- **ASSIGNED TASK**:
From top to bottom, retype the data exactly, passing over any picture.

- **EXCERPTED RECORDS**:

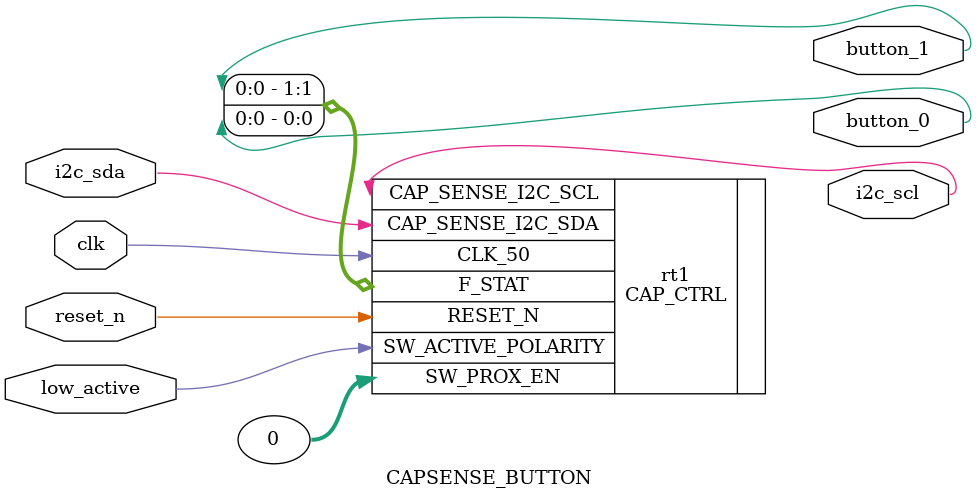
<source format=v>
module CAPSENSE_BUTTON(
    input clk, // 50 MHz
    input reset_n,
    input low_active, // button_x is low-active?

    output button_0,
    output button_1,

    // export
    output i2c_scl,
    inout  i2c_sda
);

CAP_CTRL rt1( 
   .RESET_N (reset_n),
   .CLK_50  (clk),
	.CAP_SENSE_I2C_SCL(i2c_scl),
	.CAP_SENSE_I2C_SDA(i2c_sda),	
	.SW_ACTIVE_POLARITY(low_active),
	.F_STAT            ( { button_1 , button_0 }   ) ,
   .SW_PROX_EN        (0) ,
	
	);

endmodule



</source>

- **YOUR RESPONSE**:
<source format=v>
module CAPSENSE_BUTTON(
    input clk, // 50 MHz
    input reset_n,
    input low_active, // button_x is low-active?

    output button_0,
    output button_1,

    // export
    output i2c_scl,
    inout  i2c_sda
);

CAP_CTRL rt1( 
   .RESET_N (reset_n),
   .CLK_50  (clk),
	.CAP_SENSE_I2C_SCL(i2c_scl),
	.CAP_SENSE_I2C_SDA(i2c_sda),	
	.SW_ACTIVE_POLARITY(low_active),
	.F_STAT            ( { button_1 , button_0 }   ) ,
   .SW_PROX_EN        (0) ,
	
	);

endmodule



</source>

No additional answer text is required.